• Testo del documento
========

Con "Jimmy" M.I.A. ha deciso di dar vita ad un pezzo disco-pop partendo da una cantica che di solito ballava da piccola assieme a sua madre; infatti è una cover di "Jimmy Jimmy Jimmy Aaja" presa dal film bollywoodiano "Disco Dancer". Canzone che è stata riorganizzata in una uptempo con influenze pop-electro e disco per l'appunto, modificandone inoltre l'orchestrazione, la strumentazione ed i battiti.
"Jimmy" ha un testo criptico e geniale, apre le danze con l'immagine di un certo Jimmy che "gone M.I.A.", infatti il nome dell'artista è un acronimo che sta per "Missing In Action".
Dal verso successivo si entra a tutti gli effetti nello spirito della canzone:

"When you go Rwanda, Congo
Take me on your genocide tour
Take me on a truck to Darfur
Take me where you would go"

Infatti la si potrebbe quasi definire come una sorta di storia d'amore alla vecchia maniera "to Darfur, Rwanda, Congo" tra la stessa Maya e un giornalista inglese, Ben Anderson (Jimmy), che invitò la donna ad un "genoicide tour" per tutta l'Africa.
Il brano continua basandosi appunto su questa relazione, M.I.A. invita Jimmy di "aaja", "Jimmy aaja, Jimmy aaja", ovvero di venire/avvicinarsi in Hinglish, una miscela fra inglese e hindi; nella seconda parte si approfondisce ulteriormente la descrizione del loro rapporto, Jimmy continua a inviarle segnali incerti, un momento infatti "You keep pushing that botton" ma allo stesso tempo "I don't know what you're saying".

========

• Compito scritto 1
Secondo il testo sulla canzone "Jimmy", per che cosa sta l'acronimo M.I.A.?
• Compito scritto 2
Trascrivi dal testo sulla canzone "Jimmy" il passo compreso tra "Dal verso successivo" e "per tutta l'Africa.", estremi inclusi.
Le risposte vanno ricavate soltanto dal testo sulla canzone "Jimmy".

========

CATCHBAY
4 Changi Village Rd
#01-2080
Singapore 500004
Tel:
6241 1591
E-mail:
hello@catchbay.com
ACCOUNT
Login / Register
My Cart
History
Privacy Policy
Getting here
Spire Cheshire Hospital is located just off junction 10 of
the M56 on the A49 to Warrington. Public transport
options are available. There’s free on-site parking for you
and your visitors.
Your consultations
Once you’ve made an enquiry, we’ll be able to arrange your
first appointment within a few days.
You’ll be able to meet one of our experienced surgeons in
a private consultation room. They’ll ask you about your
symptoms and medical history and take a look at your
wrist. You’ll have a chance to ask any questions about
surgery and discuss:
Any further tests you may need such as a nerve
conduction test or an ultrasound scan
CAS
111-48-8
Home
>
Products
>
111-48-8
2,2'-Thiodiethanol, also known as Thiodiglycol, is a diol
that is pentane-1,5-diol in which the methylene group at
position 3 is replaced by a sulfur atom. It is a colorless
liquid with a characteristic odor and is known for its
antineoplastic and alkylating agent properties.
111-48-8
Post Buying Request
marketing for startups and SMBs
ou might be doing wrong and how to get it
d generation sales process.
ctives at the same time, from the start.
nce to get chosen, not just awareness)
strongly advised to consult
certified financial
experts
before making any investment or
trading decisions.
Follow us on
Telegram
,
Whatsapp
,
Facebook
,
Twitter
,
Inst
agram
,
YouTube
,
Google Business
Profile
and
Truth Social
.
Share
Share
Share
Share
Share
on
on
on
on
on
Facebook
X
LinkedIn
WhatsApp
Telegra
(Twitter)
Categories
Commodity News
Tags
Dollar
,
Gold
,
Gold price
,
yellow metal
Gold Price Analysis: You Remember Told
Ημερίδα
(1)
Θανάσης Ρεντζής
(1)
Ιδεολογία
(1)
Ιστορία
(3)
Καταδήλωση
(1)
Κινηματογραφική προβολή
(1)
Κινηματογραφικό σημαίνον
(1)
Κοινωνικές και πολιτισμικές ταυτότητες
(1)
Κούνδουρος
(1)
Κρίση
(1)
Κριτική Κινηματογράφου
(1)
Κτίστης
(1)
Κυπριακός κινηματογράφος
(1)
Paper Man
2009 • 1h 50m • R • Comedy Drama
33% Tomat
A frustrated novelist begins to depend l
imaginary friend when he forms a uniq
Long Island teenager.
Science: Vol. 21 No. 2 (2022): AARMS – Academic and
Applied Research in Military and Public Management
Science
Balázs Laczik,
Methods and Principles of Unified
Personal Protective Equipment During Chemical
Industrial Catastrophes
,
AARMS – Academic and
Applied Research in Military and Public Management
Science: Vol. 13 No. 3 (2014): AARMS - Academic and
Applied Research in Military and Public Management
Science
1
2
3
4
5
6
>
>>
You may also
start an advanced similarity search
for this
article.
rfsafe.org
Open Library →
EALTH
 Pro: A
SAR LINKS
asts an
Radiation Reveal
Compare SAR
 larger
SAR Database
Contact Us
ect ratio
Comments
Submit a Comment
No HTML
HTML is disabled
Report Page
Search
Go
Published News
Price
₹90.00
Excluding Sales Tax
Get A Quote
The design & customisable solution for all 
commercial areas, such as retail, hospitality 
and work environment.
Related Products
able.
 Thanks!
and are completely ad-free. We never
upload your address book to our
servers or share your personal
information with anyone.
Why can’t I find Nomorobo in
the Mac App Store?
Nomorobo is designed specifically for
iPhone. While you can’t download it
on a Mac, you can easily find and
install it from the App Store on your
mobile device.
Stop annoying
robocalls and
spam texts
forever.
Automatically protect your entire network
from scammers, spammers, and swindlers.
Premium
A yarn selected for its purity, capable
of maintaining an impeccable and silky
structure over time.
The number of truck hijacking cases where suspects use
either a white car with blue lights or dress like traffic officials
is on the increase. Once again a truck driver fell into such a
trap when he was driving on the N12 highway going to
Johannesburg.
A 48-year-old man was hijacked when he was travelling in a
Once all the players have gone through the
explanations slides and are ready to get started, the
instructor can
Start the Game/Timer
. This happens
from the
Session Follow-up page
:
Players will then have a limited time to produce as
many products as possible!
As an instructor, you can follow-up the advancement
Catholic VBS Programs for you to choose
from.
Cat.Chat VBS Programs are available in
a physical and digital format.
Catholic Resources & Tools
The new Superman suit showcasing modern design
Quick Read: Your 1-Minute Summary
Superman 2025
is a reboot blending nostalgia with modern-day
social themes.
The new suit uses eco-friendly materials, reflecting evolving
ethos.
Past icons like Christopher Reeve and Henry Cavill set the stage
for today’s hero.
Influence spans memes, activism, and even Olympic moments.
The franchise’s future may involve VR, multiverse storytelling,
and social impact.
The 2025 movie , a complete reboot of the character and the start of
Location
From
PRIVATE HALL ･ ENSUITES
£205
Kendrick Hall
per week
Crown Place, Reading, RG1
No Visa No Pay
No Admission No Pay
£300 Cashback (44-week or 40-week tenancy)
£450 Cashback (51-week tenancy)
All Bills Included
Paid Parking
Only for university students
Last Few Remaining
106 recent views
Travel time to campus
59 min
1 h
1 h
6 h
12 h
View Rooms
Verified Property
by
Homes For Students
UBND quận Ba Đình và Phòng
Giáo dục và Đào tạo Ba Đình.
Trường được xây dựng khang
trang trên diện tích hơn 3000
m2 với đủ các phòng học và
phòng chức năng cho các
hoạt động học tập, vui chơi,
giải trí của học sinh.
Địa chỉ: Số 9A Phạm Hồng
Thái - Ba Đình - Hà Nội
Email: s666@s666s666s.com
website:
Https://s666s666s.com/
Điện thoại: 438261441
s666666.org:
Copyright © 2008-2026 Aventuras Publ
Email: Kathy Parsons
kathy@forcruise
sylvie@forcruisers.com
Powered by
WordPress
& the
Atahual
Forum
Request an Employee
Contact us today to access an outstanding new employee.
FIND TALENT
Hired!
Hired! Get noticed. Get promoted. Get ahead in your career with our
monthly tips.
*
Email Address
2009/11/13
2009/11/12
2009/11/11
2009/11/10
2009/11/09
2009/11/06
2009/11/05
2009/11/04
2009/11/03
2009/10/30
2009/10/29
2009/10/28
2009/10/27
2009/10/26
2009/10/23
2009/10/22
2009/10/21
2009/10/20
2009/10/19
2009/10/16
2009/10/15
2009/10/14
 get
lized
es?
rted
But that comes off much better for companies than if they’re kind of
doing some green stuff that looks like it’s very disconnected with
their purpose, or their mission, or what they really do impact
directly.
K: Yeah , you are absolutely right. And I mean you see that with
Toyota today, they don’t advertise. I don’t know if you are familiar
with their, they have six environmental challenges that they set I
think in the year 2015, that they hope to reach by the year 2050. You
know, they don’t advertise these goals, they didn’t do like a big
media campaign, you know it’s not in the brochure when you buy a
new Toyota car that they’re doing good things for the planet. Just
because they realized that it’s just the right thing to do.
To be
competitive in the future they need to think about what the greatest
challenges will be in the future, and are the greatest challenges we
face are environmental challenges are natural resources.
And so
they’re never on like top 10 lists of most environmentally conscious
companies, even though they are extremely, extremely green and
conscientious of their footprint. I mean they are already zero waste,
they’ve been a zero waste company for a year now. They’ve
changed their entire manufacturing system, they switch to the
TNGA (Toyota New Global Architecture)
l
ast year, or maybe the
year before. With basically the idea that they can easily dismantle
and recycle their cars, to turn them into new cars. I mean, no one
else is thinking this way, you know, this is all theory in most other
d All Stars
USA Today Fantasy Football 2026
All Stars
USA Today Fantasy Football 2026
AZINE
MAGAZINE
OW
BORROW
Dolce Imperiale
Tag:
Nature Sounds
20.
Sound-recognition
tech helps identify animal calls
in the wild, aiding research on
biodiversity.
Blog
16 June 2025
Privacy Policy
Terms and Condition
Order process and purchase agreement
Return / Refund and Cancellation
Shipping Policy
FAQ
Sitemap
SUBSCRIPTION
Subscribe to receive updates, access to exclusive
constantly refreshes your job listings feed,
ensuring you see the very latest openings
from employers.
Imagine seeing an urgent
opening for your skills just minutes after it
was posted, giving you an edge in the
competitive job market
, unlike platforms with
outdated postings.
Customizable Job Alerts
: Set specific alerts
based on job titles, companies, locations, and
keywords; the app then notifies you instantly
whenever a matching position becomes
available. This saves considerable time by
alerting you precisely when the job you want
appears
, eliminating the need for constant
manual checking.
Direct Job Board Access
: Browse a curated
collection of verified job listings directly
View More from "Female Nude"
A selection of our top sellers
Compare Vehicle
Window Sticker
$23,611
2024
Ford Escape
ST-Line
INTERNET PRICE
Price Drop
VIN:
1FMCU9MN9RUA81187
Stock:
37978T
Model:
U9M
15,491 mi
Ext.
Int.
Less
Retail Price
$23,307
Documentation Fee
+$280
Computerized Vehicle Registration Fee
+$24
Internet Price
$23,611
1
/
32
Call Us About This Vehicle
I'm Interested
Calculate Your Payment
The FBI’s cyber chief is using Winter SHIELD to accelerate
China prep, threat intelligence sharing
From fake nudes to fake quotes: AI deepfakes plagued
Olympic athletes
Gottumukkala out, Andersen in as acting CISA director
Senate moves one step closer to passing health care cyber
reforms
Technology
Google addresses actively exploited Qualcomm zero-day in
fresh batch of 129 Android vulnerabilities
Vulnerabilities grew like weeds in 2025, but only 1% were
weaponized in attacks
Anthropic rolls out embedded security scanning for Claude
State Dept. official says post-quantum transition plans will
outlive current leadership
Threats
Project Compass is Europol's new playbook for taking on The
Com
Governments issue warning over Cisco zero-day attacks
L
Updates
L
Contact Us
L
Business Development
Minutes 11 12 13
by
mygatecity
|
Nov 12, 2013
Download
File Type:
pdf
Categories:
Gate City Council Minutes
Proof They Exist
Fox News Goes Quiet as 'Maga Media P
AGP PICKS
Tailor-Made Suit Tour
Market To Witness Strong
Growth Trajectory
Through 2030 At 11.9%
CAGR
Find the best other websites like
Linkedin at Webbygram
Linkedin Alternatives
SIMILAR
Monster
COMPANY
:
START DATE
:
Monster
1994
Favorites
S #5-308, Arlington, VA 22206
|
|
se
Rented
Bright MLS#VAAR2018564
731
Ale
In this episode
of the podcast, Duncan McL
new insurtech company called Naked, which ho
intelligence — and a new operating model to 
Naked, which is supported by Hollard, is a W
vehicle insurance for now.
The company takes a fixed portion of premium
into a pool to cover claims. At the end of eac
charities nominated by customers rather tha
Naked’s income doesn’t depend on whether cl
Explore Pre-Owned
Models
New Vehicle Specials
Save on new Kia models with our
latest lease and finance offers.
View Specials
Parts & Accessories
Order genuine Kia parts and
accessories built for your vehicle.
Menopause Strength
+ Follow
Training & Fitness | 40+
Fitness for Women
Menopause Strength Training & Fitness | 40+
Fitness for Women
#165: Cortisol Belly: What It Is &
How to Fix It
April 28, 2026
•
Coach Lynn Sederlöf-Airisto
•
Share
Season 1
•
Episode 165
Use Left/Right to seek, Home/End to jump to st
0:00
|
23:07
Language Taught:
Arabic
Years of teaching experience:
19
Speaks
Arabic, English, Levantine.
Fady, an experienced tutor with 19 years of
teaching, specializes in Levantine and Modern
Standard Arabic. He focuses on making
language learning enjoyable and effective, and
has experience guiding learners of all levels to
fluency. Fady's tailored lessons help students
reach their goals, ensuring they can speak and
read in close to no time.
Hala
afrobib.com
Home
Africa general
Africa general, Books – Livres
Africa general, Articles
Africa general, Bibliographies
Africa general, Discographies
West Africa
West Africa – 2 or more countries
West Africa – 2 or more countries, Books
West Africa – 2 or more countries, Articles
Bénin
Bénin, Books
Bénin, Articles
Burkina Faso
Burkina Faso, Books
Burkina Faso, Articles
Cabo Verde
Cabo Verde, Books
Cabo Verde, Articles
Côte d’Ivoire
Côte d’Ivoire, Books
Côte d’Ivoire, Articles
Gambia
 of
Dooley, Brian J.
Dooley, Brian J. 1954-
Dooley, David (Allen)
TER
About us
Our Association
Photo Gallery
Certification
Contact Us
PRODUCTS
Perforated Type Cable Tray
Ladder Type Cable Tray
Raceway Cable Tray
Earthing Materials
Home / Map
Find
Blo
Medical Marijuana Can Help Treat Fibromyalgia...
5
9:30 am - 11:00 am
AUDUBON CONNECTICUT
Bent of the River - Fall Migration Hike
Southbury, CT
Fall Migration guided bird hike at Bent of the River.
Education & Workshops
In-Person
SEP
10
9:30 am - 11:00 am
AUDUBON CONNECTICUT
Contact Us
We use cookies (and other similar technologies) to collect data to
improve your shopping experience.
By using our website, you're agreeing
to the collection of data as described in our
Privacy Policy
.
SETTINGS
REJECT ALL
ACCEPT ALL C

========

• Risposta 1
Sta per "Missing In Action".

• Risposta 2
Dal verso successivo si entra a tutti gli effetti nello spirito della canzone:

"When you go Rwanda, Congo
Take me on your genocide tour
Take me on a truck to Darfur
Take me where you would go"

Infatti la si potrebbe quasi definire come una sorta di storia d'amore alla vecchia maniera "to Darfur, Rwanda, Congo" tra la stessa Maya e un giornalista inglese, Ben Anderson (Jimmy), che invitò la donna ad un "genoicide tour" per tutta l'Africa.